The aperture atop the fermentation tanks at Tom Cat is small enough to shield against such a catastrophe, Mr. Comess said. He said the most serious injury at his factory came almost 10 years ago, when a worker’s arm got caught in a mechanical mixer.
“You need to stop the mixer to feel the dough, and some people are just too lazy to turn off the machine,” Mr. Comess said.
The worker escaped with a sprained arm – but he didn’t bleed, so the batch of bread was not sullied, Mr. Comess recalled.
Most of the heavy lifting falls to workers in the so-called “make-up” section, in which vast quantities of fermenting dough are cut into loaf-sized portions.
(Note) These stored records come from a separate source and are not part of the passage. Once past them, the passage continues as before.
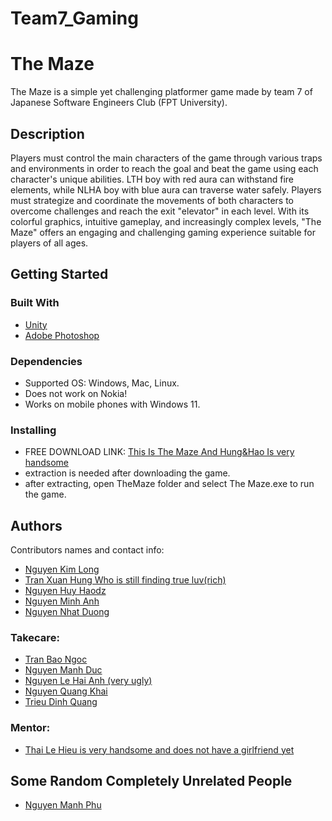 # Team7_Gaming
# The Maze

The Maze is a simple yet challenging platformer game made by team 7 of Japanese Software Engineers Club (FPT University).

## Description

Players must control the main characters of the game through various traps and environments in order to reach the goal and beat the game using each character's unique abilities. LTH boy with red aura can withstand fire elements, while NLHA boy with blue aura can traverse water safely. Players must strategize and coordinate the movements of both characters to overcome challenges and reach the exit "elevator" in each level. With its colorful graphics, intuitive gameplay, and increasingly complex levels, "The Maze" offers an engaging and challenging gaming experience suitable for players of all ages.   

## Getting Started

### Built With

* [Unity](https://unity.com/)
* [Adobe Photoshop](https://www.adobe.com/vn_en/products/photoshop.html)

### Dependencies

* Supported OS: Windows, Mac, Linux.
* Does not work on Nokia!
* Works on mobile phones with Windows 11.

### Installing

* FREE DOWNLOAD LINK: [This Is The Maze And Hung&Hao Is very handsome](https://detizei-01.itch.io/the-maze?fbclid=IwAR2KDo86edi4xyvj2LL8iMjQD5OP7uOMDFPYEnyr8d8r6s5AH6-OAf0PaJ0)
* extraction is needed after downloading the game.
* after extracting, open TheMaze folder and select The Maze.exe to run the game.

## Authors

Contributors names and contact info:
* [Nguyen Kim Long](https://www.facebook.com/lac.cu.7712)
* [Tran Xuan Hung Who is still finding true luv(rich)](https://www.facebook.com/profile.php?id=100037656913421)
* [Nguyen Huy Haodz](https://www.facebook.com/nhhao27)
* [Nguyen Minh Anh](https://www.facebook.com/profile.php?id=100011291052091)
* [Nguyen Nhat Duong](https://www.facebook.com/profile.php?id=61552396784841)


### Takecare:
* [Tran Bao Ngoc](https://www.facebook.com/profile.php?id=100010946880692)
* [Nguyen Manh Duc](https://www.facebook.com/profile.php?id=100033463305478)
* [Nguyen Le Hai Anh (very ugly)](https://www.facebook.com/113han004)
* [Nguyen Quang Khai](https://www.facebook.com/profile.php?id=100081790451971)
* [Trieu Dinh Quang](https://www.facebook.com/quang27112002)

### Mentor:
* [Thai Le Hieu is very handsome and does not have a girlfriend yet](https://www.facebook.com/profile.php?id=100081955779154)

## Some Random Completely Unrelated People
* [Nguyen Manh Phu](https://www.facebook.com/arthur.105.204)

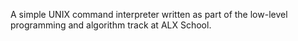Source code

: A simple UNIX command interpreter written as part of the low-level programming and algorithm track at ALX School.
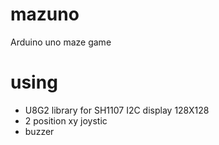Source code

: # mazuno
Arduino uno maze game

# using 
- U8G2 library for SH1107 I2C display 128X128
- 2 position xy joystic
- buzzer




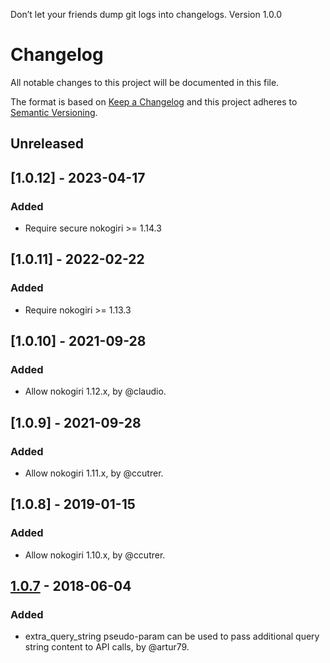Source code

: Don’t let your friends dump git logs into changelogs.
Version 1.0.0
# Changelog
All notable changes to this project will be documented in this file.

The format is based on [Keep a Changelog](http://keepachangelog.com/en/1.0.0/)
and this project adheres to [Semantic Versioning](http://semver.org/spec/v2.0.0.html).

## Unreleased

## [1.0.12] - 2023-04-17
### Added
- Require secure nokogiri  >= 1.14.3

## [1.0.11] - 2022-02-22
### Added
- Require nokogiri >= 1.13.3

## [1.0.10] - 2021-09-28
### Added
- Allow nokogiri 1.12.x, by @claudio.

## [1.0.9] - 2021-09-28
### Added
- Allow nokogiri 1.11.x, by @ccutrer.

## [1.0.8] - 2019-01-15
### Added
-  Allow nokogiri 1.10.x, by @ccutrer.

## [1.0.7] - 2018-06-04
### Added
-  extra_query_string pseudo-param can be used to pass additional query string content to API calls, by @artur79.

[Unreleased]: https://github.com/zachpendleton/adobe_connect/compare/v1.0.7...HEAD
[1.0.7]: https://github.com/zachpendleton/adobe_connect/compare/v1.0.6...v1.0.7
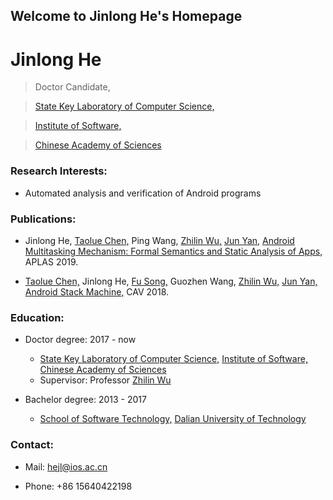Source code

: ## Welcome to Jinlong He's Homepage

# Jinlong He
> Doctor Candidate,

> [State Key Laboratory of Computer Science,](http://lcs.ios.ac.cn/wiki/%E9%A6%96%E9%A1%B5)

> [Institute of Software,](http://www.iscas.ac.cn/)

> [Chinese Academy of Sciences](http://www.cas.ac.cn/)

### Research Interests:
* Automated analysis and verification of Android programs 

### Publications:
* Jinlong He, [Taolue Chen,](http://www.dcs.bbk.ac.uk/~taolue/) Ping Wang,  [Zhilin Wu,](http://lcs.ios.ac.cn/~wuzl) [Jun Yan,](http://lcs.ios.ac.cn/~yanjun/) [Android Multitasking Mechanism: Formal Semantics and Static Analysis of Apps,](https://link.springer.com/chapter/10.1007/978-3-030-34175-6_15) APLAS 2019. 

* [Taolue Chen,](http://www.dcs.bbk.ac.uk/~taolue/) Jinlong He, [Fu Song,](http://faculty.sist.shanghaitech.edu.cn/faculty/songfu/) Guozhen Wang, [Zhilin Wu,](http://lcs.ios.ac.cn/~wuzl) [Jun Yan,](http://lcs.ios.ac.cn/~yanjun/) [Android Stack Machine,](http://lcs.ios.ac.cn/~wuzl/pub/chswwy-cav18.pdf) CAV 2018. 

### Education:
- Doctor degree: 2017 - now
  - [State Key Laboratory of Computer Science,](http://lcs.ios.ac.cn/wiki/%E9%A6%96%E9%A1%B5) [Institute of Software,](http://www.iscas.ac.cn/) [Chinese Academy of Sciences](http://www.cas.ac.cn/)
  - Supervisor: Professor [Zhilin Wu](http://lcs.ios.ac.cn/~wuzl)
 
- Bachelor degree: 2013 - 2017
  - [School of Software Technology,](http://ssdut.dlut.edu.cn/) [Dalian University of Technology](https://www.dlut.edu.cn/)

### Contact:
* Mail:
  hejl@ios.ac.cn
  
* Phone: 
  +86 15640422198

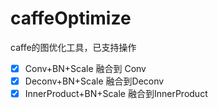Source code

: # caffeOptimize

caffe的图优化工具，已支持操作

- [x] Conv+BN+Scale 融合到 Conv
- [x] Deconv+BN+Scale 融合到Deconv
- [x] InnerProduct+BN+Scale 融合到InnerProduct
But the toughest job may be in the oven room, where temperatures can hit 115 degrees Fahrenheit.
“When you open the oven and take the bread out, you’ve got 400 pounds of hot mass coming at you,” Mr. Comess said.
Once that “hot mass” cools, it is shipped off to one of the restaurants, the hotels, or the three-dozen retail stores – including Balducci’s and Dean & DeLuca – that buy Tom Cat’s 35 varieties of bread in bulk.
The bakery’s annual sales total about $20 million, Mr. Comess said. Despite Tom Cat’s impressive cash flow, however, when asked if he would counsel a young man half his age to enter the baking business, Mr. Comess said: “I’d recommend against it.”
The pay is thin. At the entry level, Mr. Comess’s employees work eight-hour shifts and earn $8.25 an hour, while his highest-paid factory workers earn about twice that wage.
And when Mr. Comess launched Tom Cat in 1987, with two employees in a 1,300-square-foot kitchen, he followed a regimen more suitable for an owl than a human. He worked from about 3 p.m. to 8 a.m.
Now, as Tom Cat’s 40,000-square-foot factory churns out tens of thousands of loaves a day, the bakery’s ovens run around-the-clock.
“It puts the ‘overnight’ into overnight success,” Mr. Comess said.